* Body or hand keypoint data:
###

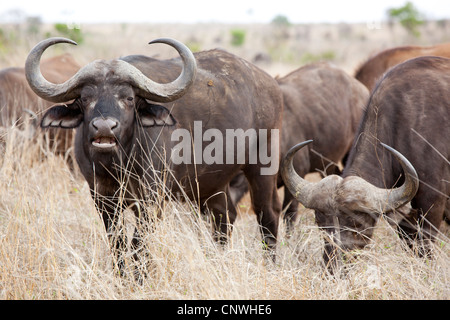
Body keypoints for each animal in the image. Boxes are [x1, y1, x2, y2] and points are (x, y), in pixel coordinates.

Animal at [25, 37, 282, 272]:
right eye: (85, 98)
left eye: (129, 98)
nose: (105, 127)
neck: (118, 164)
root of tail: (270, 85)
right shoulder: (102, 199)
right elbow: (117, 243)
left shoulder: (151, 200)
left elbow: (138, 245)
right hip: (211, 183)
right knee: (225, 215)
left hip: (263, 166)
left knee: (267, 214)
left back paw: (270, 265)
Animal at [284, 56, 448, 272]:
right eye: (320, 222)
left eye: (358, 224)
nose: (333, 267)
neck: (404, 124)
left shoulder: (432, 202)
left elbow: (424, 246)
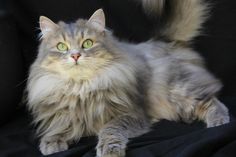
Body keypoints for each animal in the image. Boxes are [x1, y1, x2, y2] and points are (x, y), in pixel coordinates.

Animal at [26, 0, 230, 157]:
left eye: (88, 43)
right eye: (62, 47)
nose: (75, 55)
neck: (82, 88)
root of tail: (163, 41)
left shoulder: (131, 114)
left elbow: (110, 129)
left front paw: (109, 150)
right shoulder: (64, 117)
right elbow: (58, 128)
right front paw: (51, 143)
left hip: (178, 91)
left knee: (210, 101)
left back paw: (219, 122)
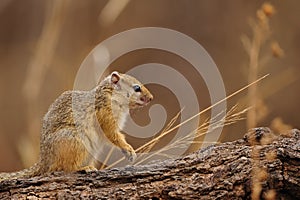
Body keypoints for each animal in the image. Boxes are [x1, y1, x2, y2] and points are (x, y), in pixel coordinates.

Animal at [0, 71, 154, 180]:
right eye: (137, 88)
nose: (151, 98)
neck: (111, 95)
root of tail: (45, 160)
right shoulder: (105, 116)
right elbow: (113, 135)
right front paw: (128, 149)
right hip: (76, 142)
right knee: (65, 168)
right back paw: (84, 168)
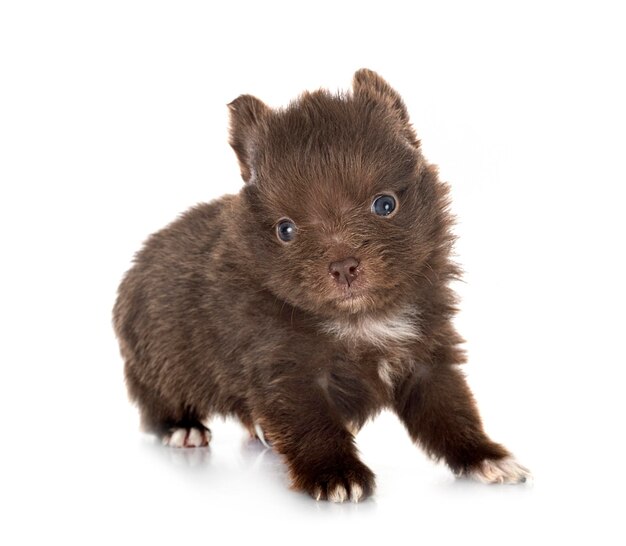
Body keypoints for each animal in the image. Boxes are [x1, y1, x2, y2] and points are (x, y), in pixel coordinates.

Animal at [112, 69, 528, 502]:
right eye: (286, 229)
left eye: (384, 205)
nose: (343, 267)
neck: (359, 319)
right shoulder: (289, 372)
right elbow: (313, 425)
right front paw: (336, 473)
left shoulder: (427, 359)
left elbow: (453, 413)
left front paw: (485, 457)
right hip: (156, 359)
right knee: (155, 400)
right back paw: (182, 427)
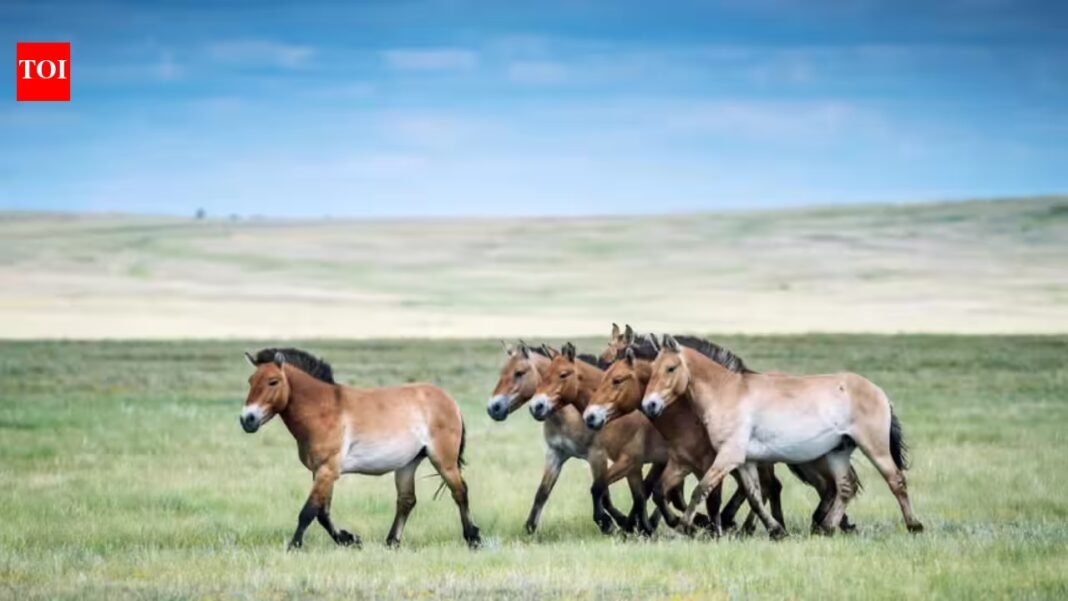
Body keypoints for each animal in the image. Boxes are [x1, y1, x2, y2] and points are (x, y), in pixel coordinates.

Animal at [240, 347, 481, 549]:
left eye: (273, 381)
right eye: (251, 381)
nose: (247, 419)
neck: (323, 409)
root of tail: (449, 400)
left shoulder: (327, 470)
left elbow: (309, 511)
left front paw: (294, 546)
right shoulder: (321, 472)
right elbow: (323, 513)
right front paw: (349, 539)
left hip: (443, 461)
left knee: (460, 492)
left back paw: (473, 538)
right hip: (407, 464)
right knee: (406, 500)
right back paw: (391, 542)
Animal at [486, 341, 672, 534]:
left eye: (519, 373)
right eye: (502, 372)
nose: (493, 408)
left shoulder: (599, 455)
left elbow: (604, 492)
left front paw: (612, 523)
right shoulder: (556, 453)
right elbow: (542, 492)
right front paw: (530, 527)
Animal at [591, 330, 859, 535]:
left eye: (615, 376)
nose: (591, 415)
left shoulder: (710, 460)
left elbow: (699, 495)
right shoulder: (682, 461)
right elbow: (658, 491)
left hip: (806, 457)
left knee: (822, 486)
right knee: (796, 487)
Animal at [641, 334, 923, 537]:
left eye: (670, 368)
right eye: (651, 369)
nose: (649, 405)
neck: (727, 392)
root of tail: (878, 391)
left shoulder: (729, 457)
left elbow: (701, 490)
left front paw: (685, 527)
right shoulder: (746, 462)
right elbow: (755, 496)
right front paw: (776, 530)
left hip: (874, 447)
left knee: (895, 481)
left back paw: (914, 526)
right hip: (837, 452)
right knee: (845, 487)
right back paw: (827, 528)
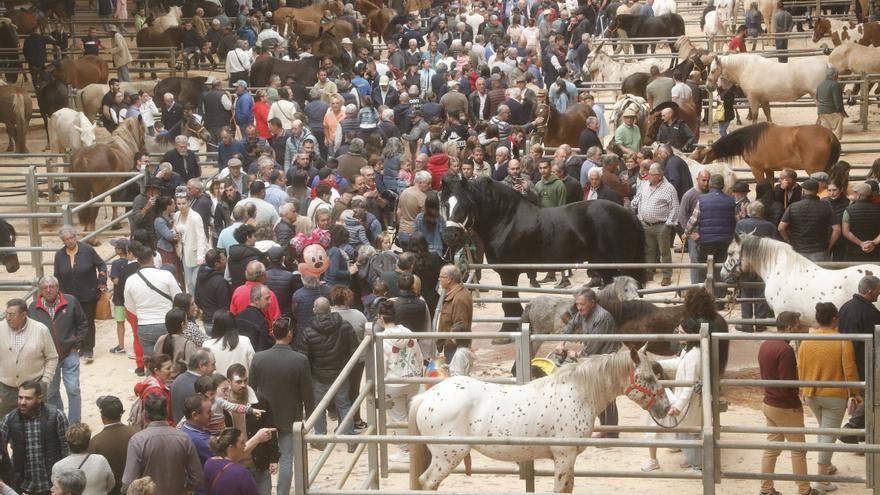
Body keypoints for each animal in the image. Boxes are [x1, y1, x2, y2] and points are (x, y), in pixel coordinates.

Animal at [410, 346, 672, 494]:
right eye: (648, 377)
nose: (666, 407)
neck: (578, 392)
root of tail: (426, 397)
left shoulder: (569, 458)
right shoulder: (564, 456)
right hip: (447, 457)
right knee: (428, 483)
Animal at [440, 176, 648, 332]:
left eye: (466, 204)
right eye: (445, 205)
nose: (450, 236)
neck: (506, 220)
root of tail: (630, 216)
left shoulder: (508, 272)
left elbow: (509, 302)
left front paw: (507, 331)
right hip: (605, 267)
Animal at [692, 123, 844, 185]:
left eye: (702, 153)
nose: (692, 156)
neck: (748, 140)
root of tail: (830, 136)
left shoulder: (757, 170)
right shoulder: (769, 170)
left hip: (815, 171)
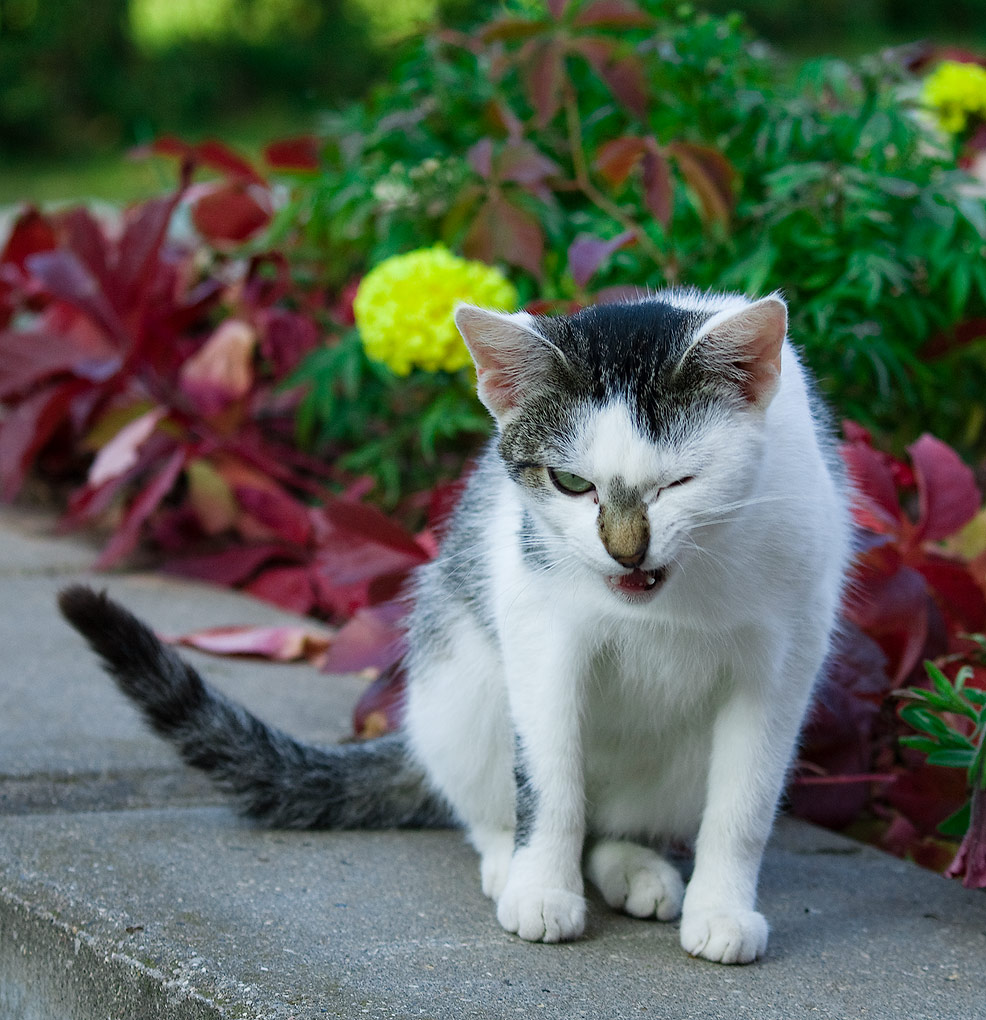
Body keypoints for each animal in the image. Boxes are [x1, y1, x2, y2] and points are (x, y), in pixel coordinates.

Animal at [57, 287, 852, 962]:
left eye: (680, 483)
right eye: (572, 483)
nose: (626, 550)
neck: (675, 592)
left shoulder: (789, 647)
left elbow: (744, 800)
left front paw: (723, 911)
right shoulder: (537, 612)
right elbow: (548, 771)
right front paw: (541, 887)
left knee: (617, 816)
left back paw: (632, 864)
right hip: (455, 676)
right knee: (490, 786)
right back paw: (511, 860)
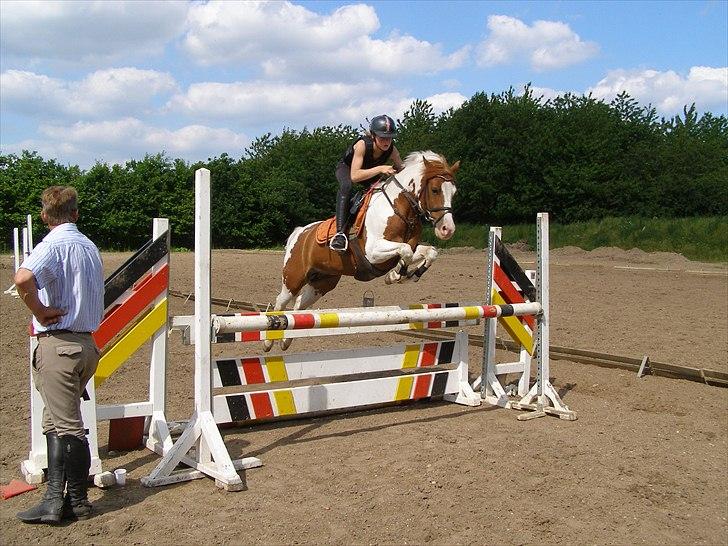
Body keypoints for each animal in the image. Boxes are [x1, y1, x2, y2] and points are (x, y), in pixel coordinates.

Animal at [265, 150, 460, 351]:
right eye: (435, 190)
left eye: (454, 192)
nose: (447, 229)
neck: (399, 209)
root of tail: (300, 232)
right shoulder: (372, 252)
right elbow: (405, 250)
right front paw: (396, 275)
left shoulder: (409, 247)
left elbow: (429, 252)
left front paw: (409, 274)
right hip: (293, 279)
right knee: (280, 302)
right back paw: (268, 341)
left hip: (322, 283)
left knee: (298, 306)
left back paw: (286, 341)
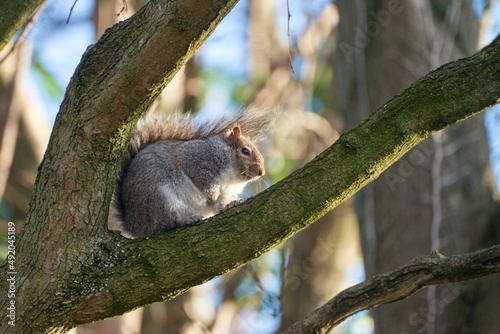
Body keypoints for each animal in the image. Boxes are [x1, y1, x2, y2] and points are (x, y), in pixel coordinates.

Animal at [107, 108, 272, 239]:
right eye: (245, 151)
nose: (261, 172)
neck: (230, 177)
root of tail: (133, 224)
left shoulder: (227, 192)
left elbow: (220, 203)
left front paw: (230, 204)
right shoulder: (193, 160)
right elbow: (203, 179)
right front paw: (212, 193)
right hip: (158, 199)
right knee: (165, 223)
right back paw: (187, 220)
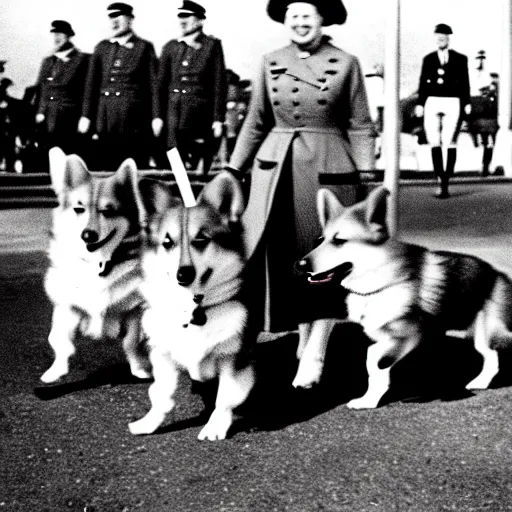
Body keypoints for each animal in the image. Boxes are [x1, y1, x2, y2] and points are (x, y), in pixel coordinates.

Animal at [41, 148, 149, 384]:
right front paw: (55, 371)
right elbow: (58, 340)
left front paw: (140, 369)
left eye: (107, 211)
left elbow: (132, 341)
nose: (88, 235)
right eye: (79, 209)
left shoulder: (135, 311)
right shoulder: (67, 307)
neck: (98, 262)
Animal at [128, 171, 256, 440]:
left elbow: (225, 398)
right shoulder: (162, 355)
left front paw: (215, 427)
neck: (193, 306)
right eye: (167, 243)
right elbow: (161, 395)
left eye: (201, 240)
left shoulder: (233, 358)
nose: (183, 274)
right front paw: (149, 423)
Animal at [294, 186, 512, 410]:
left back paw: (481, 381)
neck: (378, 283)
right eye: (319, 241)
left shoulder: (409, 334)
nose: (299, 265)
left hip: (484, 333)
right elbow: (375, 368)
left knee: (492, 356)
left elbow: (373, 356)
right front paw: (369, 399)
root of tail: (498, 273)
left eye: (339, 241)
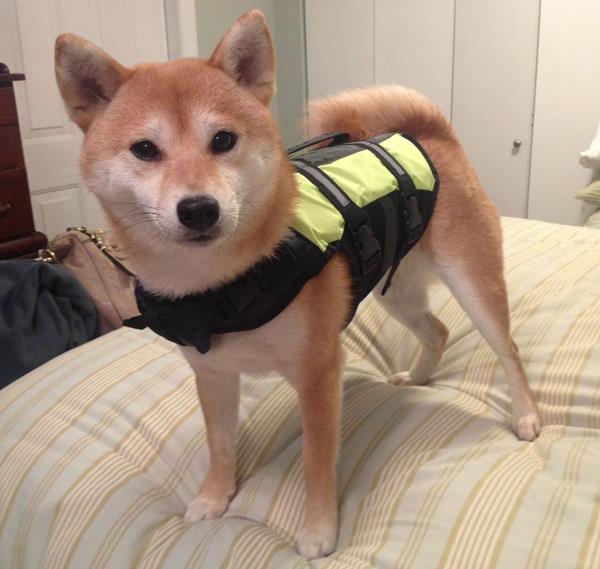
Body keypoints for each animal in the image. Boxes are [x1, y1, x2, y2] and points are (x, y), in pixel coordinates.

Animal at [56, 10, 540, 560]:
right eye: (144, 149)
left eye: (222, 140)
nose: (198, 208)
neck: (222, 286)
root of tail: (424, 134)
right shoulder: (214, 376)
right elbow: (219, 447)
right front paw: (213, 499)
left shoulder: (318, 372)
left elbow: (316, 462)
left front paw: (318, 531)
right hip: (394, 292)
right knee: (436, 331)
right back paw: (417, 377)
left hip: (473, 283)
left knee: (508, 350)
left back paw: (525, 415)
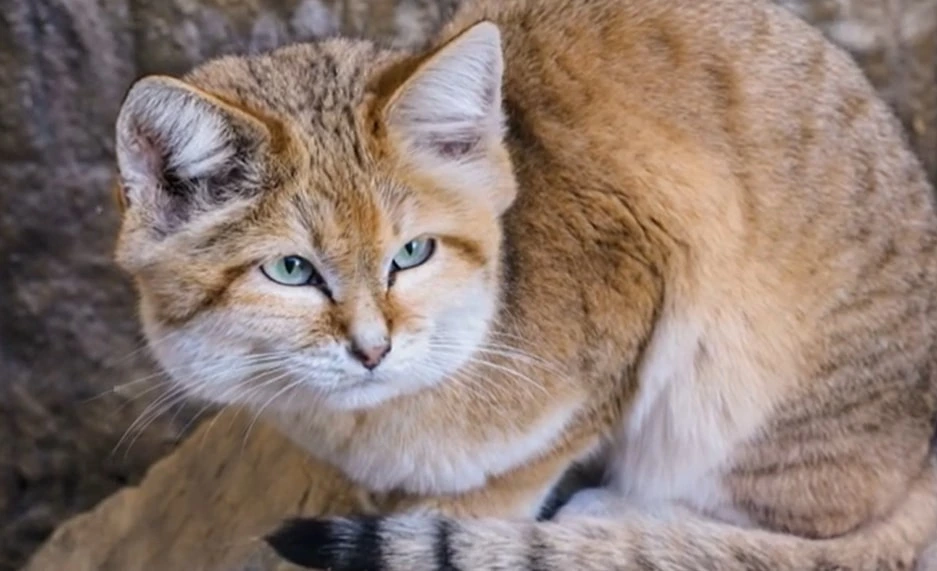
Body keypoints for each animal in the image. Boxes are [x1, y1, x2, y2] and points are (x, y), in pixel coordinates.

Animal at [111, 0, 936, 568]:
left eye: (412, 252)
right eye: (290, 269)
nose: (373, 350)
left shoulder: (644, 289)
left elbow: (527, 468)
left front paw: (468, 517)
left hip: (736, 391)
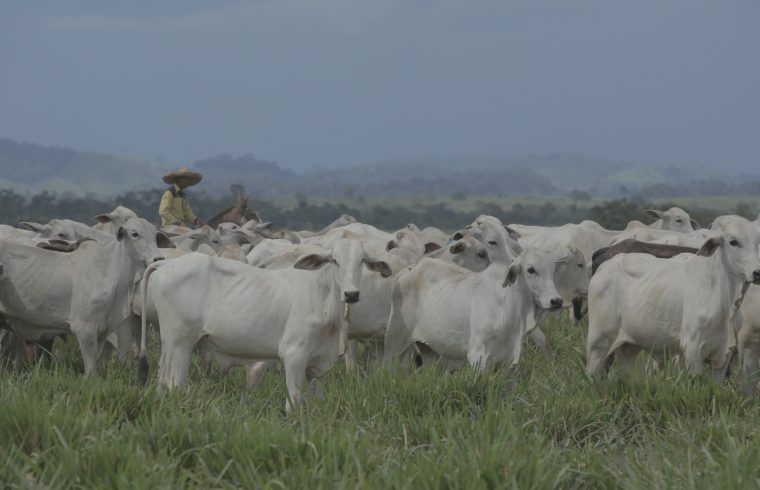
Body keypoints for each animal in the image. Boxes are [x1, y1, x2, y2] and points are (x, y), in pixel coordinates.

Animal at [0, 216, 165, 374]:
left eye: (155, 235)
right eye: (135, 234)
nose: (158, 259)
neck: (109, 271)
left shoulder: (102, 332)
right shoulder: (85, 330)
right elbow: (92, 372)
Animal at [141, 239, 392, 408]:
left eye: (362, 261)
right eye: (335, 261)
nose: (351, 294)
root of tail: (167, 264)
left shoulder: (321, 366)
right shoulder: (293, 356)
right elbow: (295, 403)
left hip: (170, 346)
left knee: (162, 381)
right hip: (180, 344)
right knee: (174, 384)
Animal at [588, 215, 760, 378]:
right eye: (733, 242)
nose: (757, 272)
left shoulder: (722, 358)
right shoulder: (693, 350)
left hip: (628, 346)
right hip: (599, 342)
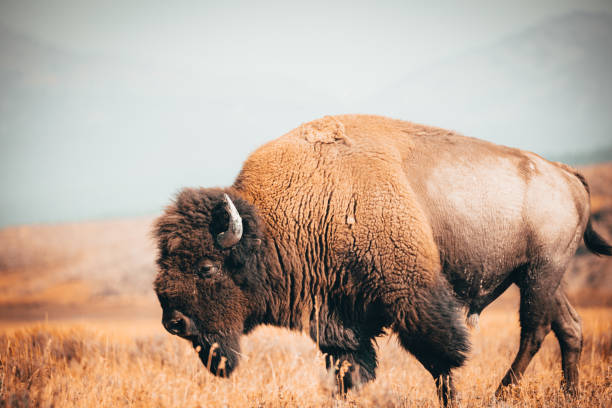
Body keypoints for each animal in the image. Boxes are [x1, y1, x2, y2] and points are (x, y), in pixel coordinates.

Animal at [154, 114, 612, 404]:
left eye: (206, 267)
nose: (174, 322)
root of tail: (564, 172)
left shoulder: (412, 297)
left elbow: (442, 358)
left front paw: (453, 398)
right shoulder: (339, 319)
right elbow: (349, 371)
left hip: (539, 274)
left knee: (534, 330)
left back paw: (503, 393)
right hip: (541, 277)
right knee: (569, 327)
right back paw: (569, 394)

###

* EXERCISE AIM: Each line between the one holding "right elbow: (548, 771)" and the one holding "left front paw: (409, 274)", inclusive, should be copied exactly as it appears above, and pictures should be omitted.

* OUTPUT FOR THIS TASK:
right elbow: (548, 771)
right front paw: (541, 887)
left knee: (617, 816)
left back paw: (632, 864)
right hip: (455, 676)
right knee: (490, 786)
right back paw: (511, 860)
Body keypoints for each animal in the image. Boxes are [x1, y1, x2, y2] and points are (x, y), in pixel coordinates.

Animal at [265, 150, 460, 351]:
right eye: (435, 190)
left eye: (454, 192)
nose: (447, 229)
neck: (399, 209)
root of tail: (300, 232)
right shoulder: (372, 252)
right elbow: (405, 250)
right front paw: (396, 275)
left shoulder: (409, 247)
left elbow: (429, 252)
left front paw: (409, 274)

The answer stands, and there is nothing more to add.